Bien que n’en étant qu’à ses débuts, le secteur européen de l’élevage d’insectes dispose aujourd’hui du potentiel nécessaire pour bouleverser durablement notre alimentation.


Cette enquête est lauréate du prix Erik Izraelewicz de l’enquête économique 2017 dans la catégorie Prix étudiant, décerné par Le Monde, le CFJ (Centre de formation des journalistes) et HEC Paris.


Le Bug Mac, agrémenté d'un steak constitué de grillons, de fourmis rouges, de fourmis volantes et de larves d'abeilles, Cambodge, 2017. (photo Garrett Ziegler)
Le Bug Mac, agrémenté d'un steak constitué de grillons, de fourmis rouges, de fourmis volantes et de larves d'abeilles, Cambodge, 2017. (photo Garrett Ziegler)

C’est lors d’une mission au Congo pour la Croix-Rouge qu’Olivier Botman a découvert la dégustation d’insectes. De retour en Belgique, il a monté l’un des premiers projets d’entomophagie (NDLR, consommation d’insectes) du pays : le food truck « Bugs in Mugs », qui investit aujourd’hui tous les jeudis la place Albert à Bruxelles pour faire découvrir aux riverains ses spécialités à base de ténébrions meuniers et de grillons. « Nous avons déjà nos habitués », affirme l’entrepreneur. Le grillon absorbe la saveur des épices qu’on y joint, et la barrière psychologique est vite franchie.
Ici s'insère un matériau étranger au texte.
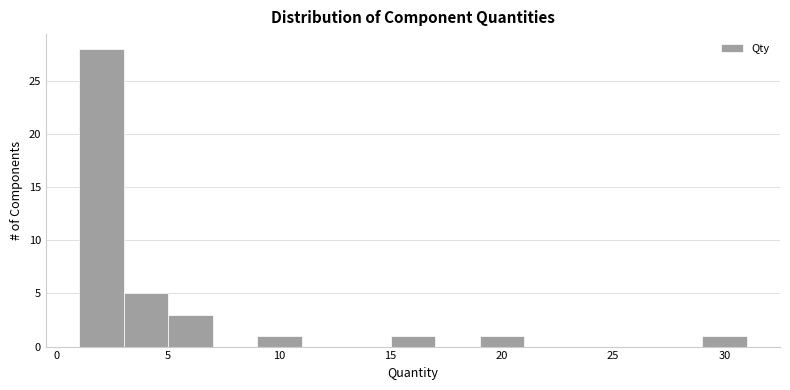

Reading left to right, list every bar in this chart as the range it spans on the x-axis followed by its height. The values are not printed on the chart, so give them approximately, as read against the axis.

1 to 3: 28
3 to 5: 5
5 to 7: 3
7 to 9: 0
9 to 11: 1
11 to 13: 0
13 to 15: 0
15 to 17: 1
17 to 19: 0
19 to 21: 1
21 to 23: 0
23 to 25: 0
25 to 27: 0
27 to 29: 0
29 to 31: 1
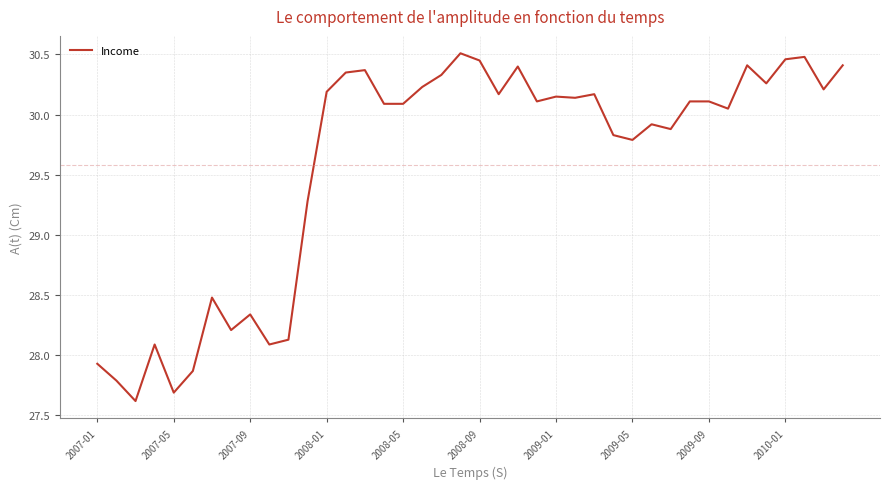

What is the smallest value displayed?

27.6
Il est loin d’être le seul à avoir été inspiré par l’Afrique. C’est également après un long séjour au Sénégal que Géraldine et Sophie Goffard ont développé la start-up liégeoise Aldento. Elle produit des pâtes enrichies à la farine d’insectes.

Les quelque deux milliards d’habitants du globe pour lesquels l’entomophagie est une pratique courante, principalement en Asie et en Afrique, inspirent aujourd’hui des entrepreneurs du Vieux Continent qui souhaitent rendre notre alimentation plus durable. Alexandre Stourbe et Romain Souchal, à Paris, travaillent depuis 2014 sur une boisson « inspirée d’un documentaire sur une tribu Mandija en Centre Afrique », alliant divers fruits et de la farine de grillon. « La demande pour ce type de produits est là », affirme Julia Berdugo, fondatrice de Gryö, une marque de barres protéinées aux insectes, « il faut juste parvenir à la capter ».
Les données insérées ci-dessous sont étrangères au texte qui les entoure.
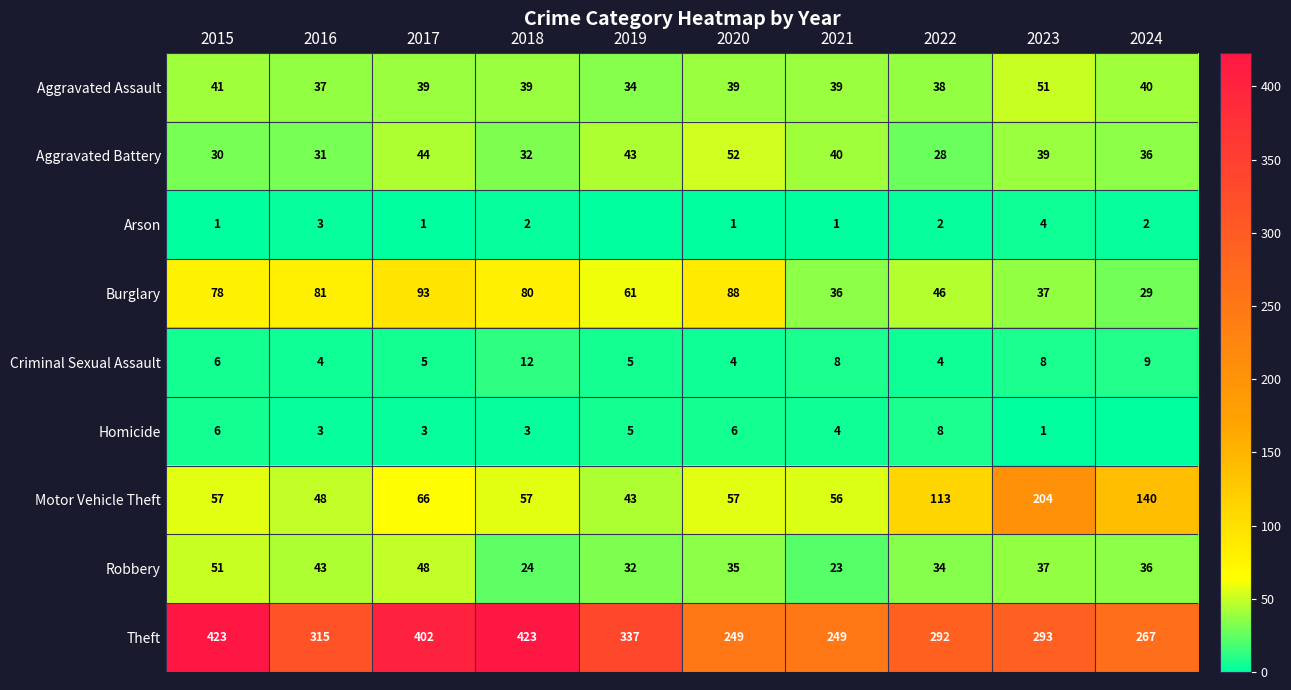

Which series changed the most between 2016 and 2022?

Motor Vehicle Theft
Les principaux axes de distribution visés par ces start-ups sont les épiceries fines et les magasins spécialisés bio. « Nos cibles idéales sont les consommateurs écoconscients cherchant une alternative aux sources de protéines grasses et polluantes que sont les viandes d’élevage », affirme Cédric Auriol, PDG de Micronutris, entreprise toulousaine commercialisant une large gamme d’aliments à base d’insectes. Mais le secteur de l’entomoculture est aujourd’hui en proie à certains doutes existentiels.